Let a man so consider us, as servants of Christ and stewards of the mysteries of God. Moreover it is required in stewards that one be found faithful. But with me it is a very small thing that I should be judged by you or by a human court. In fact, I do not even judge myself. For I know nothing against myself, yet I am not justified by this; but He who judges me is the Lord (1 Cor. 4:3).
In the broad context, considering the previous chapter, judging here has to do with the Corinthian church judging some workers as lesser or greater than others. Therefore, Paul says, Who then is Paul, and who is Apollos, but ministers through whom you believed, as the Lord gave to each one? I planted, Apollos watered, but God gave the increase. So then neither he who plants is anything, nor he who waters, but God who gives the increase (1 Cor. 3:5-7). How many times do the people in the congregation judge the pastor and exalt him above everyone else in the church? This is a type of judging that is condemned in the Scriptures. We are all supposed to be merely servants of Christ.
Do not speak evil of one another, brethren. He who speaks evil of a brother and judges his brother, speaks evil of the law and judges the law. But if you judge the law, you are not a doer of the law but a judge. There is one Lawgiver, who is able to save and to destroy.

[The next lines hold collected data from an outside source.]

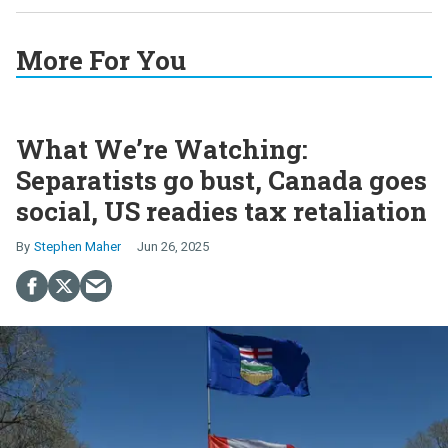
More For You
What We’re Watching:
Separatists go bust, Canada goes
social, US readies tax retaliation
Stephen Maher
Jun 26, 2025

Who are you to judge another? (Jam. 4:11-12).
Here, James is actually giving a definition of judging: “speaking evil of a brother.” However, we know from the previous Scriptures as well as from my previous blog that this is not the only definition of judging.
In summary the type of judging we are not supposed to do can be summarized as follows:
Judging is passing a sentence. (We know this from the meaning of the word.)
Judging is assuming unbiblical authority over another in the church.
Judging is condemning.
Judging is avenging.
Judging is censuring (rejecting).
Judging is speaking evil of a brother.
Following are the types of judging we are supposed to do (see also previous blog):
We are commanded to discern, scrutinize, etc.
We are commanded to rebuke (often called judging).
We are commanded to warn others of sin and God’s judgment (often called judging).
We are commanded to confront sin (often called judging).
We are commanded to confront a person who sins against us (often called judging).
We are commanded to judge our own motives.
We are commanded to judge sin in our own lives.
Church leaders are commanded to judge and excommunicate sinners who refuse to repent.